Title; Capacity. The Company will employ Executive, and Executive agrees to work for the Company, as its Chief Executive
Officer to perform the duties and responsibilities inherent in such position and such other duties and responsibilities consistent
with such position (including travel, as required) as the Company’s Board of Directors (the “Board”, and if the
Merger (as defined below) is consummated, “Board” shall mean the Board of Directors of Document Security Systems, Inc.
for all purposes in this Agreement) shall from time to time assign to him. Executive shall report directly to the Board and shall
be subject to the supervision of, and shall have such authority as is delegated to him by, the Board, which authority shall be
sufficient to perform his duties hereunder.
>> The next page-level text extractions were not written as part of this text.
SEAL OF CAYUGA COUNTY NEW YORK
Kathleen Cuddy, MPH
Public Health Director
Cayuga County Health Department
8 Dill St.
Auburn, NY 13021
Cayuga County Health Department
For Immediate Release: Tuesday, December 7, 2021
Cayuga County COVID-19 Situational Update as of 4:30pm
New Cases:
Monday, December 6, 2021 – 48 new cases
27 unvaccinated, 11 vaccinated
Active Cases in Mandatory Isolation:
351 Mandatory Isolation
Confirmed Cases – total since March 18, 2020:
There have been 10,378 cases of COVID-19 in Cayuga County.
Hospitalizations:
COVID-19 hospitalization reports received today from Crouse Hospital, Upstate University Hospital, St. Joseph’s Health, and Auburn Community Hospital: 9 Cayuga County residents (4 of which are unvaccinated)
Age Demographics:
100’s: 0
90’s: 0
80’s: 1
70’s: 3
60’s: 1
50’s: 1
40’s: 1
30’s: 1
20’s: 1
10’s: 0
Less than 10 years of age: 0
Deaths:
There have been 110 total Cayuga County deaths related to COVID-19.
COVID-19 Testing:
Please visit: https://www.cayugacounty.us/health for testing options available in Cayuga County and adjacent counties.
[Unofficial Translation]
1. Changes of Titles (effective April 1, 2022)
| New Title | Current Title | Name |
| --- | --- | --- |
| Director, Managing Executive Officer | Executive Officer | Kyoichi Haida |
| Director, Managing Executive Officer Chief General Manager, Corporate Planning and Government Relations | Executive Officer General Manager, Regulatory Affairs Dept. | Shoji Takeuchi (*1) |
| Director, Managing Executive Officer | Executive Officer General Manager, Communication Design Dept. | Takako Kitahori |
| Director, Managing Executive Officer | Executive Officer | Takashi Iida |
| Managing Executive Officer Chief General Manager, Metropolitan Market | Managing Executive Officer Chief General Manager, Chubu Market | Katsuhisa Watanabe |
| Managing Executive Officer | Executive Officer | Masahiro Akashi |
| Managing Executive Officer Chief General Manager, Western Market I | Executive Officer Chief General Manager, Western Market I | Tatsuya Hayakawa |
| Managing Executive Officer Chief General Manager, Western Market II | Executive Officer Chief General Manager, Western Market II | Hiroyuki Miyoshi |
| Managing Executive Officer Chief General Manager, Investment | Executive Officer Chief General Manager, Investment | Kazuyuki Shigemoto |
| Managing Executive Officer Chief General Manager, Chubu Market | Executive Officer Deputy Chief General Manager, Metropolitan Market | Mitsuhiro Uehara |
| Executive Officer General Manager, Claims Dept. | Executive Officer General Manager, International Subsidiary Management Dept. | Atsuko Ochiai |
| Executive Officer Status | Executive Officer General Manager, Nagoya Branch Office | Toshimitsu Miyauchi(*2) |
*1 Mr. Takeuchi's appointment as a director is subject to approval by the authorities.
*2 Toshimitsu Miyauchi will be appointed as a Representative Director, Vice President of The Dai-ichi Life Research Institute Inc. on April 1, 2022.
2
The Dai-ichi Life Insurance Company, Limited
Executive shall be a full time employee and shall devote his full business time and
best efforts in the performance of the foregoing, provided (i) that he may accept board memberships or participate in charitable
and similar organizations which are not in conflict with his primary obligations to the Company, further provided that such activities
shall be approved by the Board, which approval shall not be unreasonably withheld; and (ii) he may perform related services as
described in Section 6.4 below.

 

3.                 
Compensation, Equity and Benefits.

 

3.1             
Salary. The Company shall pay Executive an annual base salary of $350,000, less applicable payroll withholdings,
which shall be payable in accordance with the Company’s customary payroll practices (the “Base Salary”). Such
Base Salary shall not be reduced during Executive’s employment unless a proportionate reduction is generally applied to all
senior executives. The Board shall review the Executive’s salary and performance not less often than annually and shall consider
the Executive for appropriate base salary increases, if any, as are applied to other Company executives.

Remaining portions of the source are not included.